■ EXCERPTED RECORDS ■

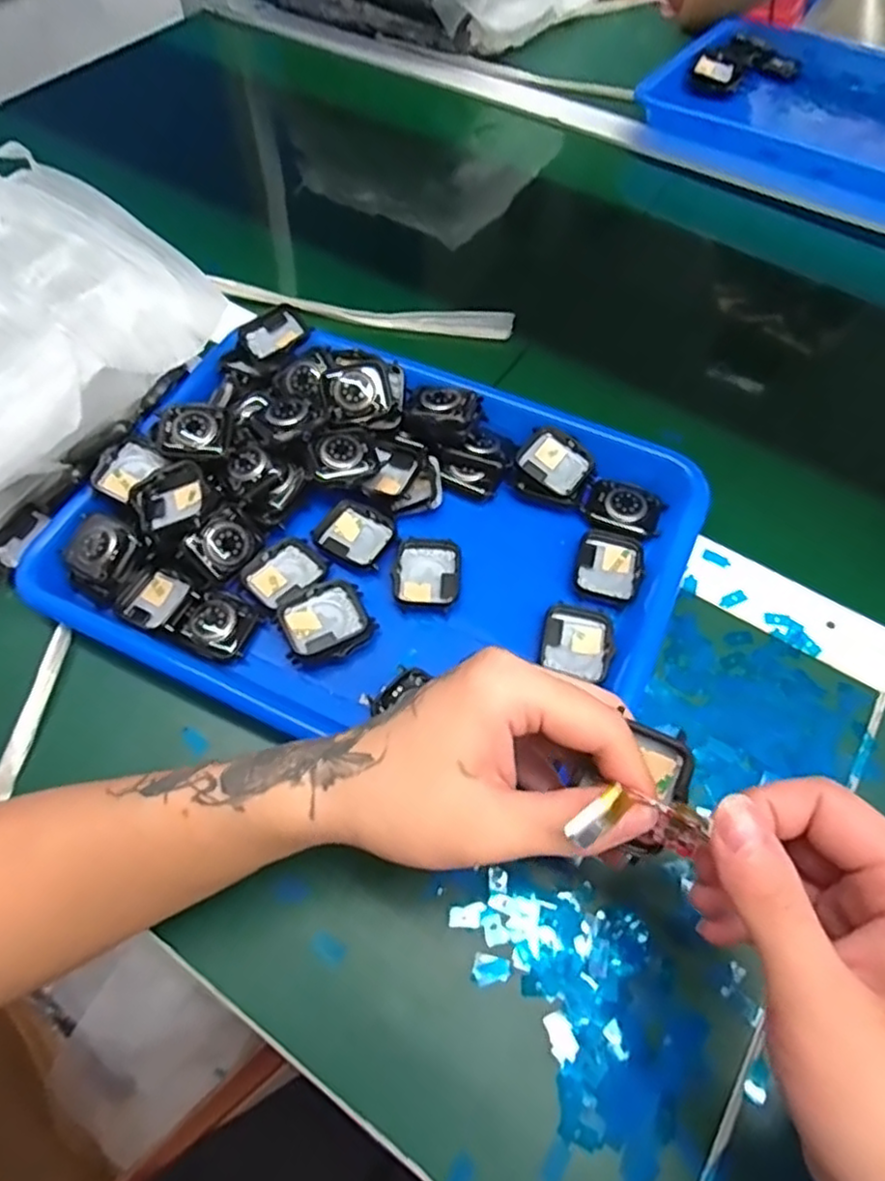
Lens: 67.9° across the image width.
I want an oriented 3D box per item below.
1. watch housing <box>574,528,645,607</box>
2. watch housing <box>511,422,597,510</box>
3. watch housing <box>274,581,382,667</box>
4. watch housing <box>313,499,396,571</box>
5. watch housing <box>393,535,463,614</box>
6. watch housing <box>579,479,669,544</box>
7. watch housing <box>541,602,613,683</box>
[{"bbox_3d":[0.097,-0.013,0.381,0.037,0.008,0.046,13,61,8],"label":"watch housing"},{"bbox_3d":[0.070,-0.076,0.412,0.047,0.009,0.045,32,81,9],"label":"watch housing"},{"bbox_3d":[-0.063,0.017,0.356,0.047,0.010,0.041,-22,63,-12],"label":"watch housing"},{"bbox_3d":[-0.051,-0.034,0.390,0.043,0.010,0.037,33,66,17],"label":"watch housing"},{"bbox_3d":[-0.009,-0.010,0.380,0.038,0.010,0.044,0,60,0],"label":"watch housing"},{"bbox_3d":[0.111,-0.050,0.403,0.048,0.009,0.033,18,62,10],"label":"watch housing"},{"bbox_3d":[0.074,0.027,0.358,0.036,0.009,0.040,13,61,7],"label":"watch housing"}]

■ DIRECTIONS ■
Retype the listing exactly. Pictures do not belong in the copy.

■ FINISHED EXERCISE ■
Lens: 67.9° across the image width.
I want an oriented 3D box per item below.
1. watch housing <box>574,528,645,607</box>
2. watch housing <box>511,422,597,510</box>
3. watch housing <box>274,581,382,667</box>
4. watch housing <box>313,499,396,571</box>
5. watch housing <box>393,535,463,614</box>
6. watch housing <box>579,479,669,544</box>
7. watch housing <box>541,602,613,683</box>
[{"bbox_3d":[0.097,-0.013,0.381,0.037,0.008,0.046,13,61,8],"label":"watch housing"},{"bbox_3d":[0.070,-0.076,0.412,0.047,0.009,0.045,32,81,9],"label":"watch housing"},{"bbox_3d":[-0.063,0.017,0.356,0.047,0.010,0.041,-22,63,-12],"label":"watch housing"},{"bbox_3d":[-0.051,-0.034,0.390,0.043,0.010,0.037,33,66,17],"label":"watch housing"},{"bbox_3d":[-0.009,-0.010,0.380,0.038,0.010,0.044,0,60,0],"label":"watch housing"},{"bbox_3d":[0.111,-0.050,0.403,0.048,0.009,0.033,18,62,10],"label":"watch housing"},{"bbox_3d":[0.074,0.027,0.358,0.036,0.009,0.040,13,61,7],"label":"watch housing"}]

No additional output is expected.